The furnishings of a website should support an overarching aesthetic, each page just one brush in a painting.

What do you place above the fold? How do customers sign up for your services?

Which words are on the page? Why those and not these?

How are users guided through a website? How do pages transition from one to another?

The utility of a website is in every button, every menu, and every image. Its usefulness is directly proportional to the culmination of its parts.

Steven Bradley wrote in Smashing Magazine that Gestalt is summarized by a quote from Kurt Koffka: “the whole is other than the sum of the parts.”

The color choice of your navigation menu isn’t just what looks good.

The placement of the logo in the upper left corner isn’t just a tried-and-true practice. It’s intentionally placed because of eye line.

The examples go on and on.

The point is this:

Design isn’t just pretty stuff on a page. It’s a serious effort to serve an audience, and it’s influenced by every single decision you make.

Every choice is connected to something higher, which leads us to the last topic.

How the Pixar Theory is an extension of UX design theory

Ok, this one is a stretch. But it’s fun.

The Pixar Theory states that all of the Pixar movies actually exist within the same universe. The official website explains it much better than I can, so click the link to get the full picture.

Basically, the Toy Story movies are in the same world as, for example, Finding Nemo and the Cars movies.

There’s a full plot outlined by the people who came up with the idea, and it’s matched by easter eggs dropped into all the movies. There’s a pizza delivery truck that finds its way into multiple scenes across movies, and there are references to other movies’ characters peppered in here and there.

How the hell does this relate to UX design theory?

Well, there’s Jakob’s Law of the Internet User Experience.

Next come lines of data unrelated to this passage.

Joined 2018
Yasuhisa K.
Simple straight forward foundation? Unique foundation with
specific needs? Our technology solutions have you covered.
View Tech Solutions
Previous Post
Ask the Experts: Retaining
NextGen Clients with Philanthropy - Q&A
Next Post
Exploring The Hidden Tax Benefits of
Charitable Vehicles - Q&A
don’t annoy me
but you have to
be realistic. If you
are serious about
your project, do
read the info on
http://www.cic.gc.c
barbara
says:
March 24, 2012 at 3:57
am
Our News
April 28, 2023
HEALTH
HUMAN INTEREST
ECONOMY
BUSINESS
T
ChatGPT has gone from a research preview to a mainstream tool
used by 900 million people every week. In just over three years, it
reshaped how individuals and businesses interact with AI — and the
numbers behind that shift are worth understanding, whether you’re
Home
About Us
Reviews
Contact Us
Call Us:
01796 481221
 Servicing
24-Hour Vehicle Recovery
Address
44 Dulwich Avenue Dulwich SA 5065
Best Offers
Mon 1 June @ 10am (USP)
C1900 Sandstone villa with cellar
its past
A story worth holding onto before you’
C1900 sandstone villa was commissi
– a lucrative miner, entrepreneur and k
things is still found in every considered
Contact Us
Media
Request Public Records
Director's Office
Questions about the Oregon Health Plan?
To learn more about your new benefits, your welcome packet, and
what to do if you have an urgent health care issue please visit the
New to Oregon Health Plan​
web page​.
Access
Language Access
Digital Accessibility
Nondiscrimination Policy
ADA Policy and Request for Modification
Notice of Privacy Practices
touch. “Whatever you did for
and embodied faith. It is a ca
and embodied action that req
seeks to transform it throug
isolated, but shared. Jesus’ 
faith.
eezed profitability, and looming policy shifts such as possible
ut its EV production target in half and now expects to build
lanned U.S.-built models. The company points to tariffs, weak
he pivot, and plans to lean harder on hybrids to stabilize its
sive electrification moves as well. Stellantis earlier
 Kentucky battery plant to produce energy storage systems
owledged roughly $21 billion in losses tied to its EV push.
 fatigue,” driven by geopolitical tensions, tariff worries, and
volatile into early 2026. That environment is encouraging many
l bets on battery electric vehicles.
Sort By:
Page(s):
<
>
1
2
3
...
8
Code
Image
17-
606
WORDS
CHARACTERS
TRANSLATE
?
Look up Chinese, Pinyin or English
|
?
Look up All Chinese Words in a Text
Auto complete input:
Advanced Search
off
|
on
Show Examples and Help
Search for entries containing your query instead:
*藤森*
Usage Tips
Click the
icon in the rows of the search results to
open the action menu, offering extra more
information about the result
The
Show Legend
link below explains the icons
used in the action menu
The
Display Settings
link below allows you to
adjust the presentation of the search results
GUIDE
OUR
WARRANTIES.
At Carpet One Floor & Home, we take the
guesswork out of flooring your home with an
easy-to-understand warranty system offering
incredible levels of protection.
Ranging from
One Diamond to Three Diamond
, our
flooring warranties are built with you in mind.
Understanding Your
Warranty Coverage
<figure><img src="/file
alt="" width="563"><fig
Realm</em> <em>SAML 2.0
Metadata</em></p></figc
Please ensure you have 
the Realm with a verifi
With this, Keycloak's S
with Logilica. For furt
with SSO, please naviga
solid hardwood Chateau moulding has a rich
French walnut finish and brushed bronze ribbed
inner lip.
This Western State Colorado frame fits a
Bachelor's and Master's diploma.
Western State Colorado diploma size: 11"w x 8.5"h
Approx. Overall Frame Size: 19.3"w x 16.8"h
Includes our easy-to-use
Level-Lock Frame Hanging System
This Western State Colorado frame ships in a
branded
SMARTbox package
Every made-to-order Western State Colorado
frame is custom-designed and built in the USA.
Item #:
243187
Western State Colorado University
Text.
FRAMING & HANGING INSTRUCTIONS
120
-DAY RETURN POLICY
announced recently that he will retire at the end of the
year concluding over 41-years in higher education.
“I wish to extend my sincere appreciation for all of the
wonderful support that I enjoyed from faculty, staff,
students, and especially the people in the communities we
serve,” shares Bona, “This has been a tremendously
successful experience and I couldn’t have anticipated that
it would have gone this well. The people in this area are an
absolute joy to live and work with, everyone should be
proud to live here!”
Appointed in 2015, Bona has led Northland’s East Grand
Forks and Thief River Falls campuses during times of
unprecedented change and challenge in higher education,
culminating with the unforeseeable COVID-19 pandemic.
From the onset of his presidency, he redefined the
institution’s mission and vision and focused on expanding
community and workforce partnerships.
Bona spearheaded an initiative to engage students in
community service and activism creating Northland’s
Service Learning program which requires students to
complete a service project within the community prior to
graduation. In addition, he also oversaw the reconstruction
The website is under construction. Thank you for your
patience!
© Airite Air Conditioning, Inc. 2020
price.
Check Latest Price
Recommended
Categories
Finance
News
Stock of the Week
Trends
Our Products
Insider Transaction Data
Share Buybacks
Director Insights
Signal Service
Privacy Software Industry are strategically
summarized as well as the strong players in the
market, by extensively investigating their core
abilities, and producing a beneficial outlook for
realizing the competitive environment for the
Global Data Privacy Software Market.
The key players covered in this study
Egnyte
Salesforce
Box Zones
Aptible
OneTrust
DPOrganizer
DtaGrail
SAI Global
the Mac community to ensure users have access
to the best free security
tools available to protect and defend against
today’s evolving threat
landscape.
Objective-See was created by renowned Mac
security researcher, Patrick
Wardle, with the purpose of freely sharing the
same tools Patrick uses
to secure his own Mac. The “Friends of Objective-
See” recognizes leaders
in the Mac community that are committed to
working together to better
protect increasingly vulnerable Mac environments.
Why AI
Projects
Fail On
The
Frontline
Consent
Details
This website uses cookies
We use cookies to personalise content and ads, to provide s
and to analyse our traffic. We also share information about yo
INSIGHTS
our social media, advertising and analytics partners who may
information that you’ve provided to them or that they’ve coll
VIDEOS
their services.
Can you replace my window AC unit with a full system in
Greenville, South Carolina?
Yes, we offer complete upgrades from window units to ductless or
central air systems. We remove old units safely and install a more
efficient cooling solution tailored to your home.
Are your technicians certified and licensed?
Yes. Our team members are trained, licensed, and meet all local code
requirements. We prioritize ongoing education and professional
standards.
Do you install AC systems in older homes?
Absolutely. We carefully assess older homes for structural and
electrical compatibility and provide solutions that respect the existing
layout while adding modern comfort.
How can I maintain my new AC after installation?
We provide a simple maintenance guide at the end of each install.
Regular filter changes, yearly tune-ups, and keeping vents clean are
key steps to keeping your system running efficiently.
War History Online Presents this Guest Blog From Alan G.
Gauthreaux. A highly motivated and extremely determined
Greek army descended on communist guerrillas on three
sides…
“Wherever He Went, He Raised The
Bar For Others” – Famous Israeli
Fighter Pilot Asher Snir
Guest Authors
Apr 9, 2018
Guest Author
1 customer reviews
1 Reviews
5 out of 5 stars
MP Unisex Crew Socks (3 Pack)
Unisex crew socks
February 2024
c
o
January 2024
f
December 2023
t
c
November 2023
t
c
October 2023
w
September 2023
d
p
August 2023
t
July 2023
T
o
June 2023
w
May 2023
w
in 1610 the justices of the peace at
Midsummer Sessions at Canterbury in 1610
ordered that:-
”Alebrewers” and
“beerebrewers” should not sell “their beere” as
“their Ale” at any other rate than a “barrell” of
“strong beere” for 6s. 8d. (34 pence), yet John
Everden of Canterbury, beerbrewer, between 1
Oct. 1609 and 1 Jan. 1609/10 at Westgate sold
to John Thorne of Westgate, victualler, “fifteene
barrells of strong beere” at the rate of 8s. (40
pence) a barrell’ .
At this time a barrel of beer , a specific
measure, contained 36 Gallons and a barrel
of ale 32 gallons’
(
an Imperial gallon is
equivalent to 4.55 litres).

Jakob Nielsen says “users spend most of their time on other sites. This means that users prefer your site to work the same way as all the other sites they already know.”

The entire web is connected, which means a brand’s choices and decisions create an echo of best practices across industries.

Think carefully about your great idea. You don’t have to conform to every other website ever and limit the progression of innovation, but take into account whether people will actually understand.

If people take too long to figure out how to navigate your site, they’ll hit that little “x” on their internet browser tab. Your bounce rate and time on page has an extraordinary impact on business results, so it’s important to take Jakob’s Law into account, whether or not you fully agree.

Brands and websites are what you make of them.

But if they’re the digital manifestation of your livelihood, how much wiggle room do you have?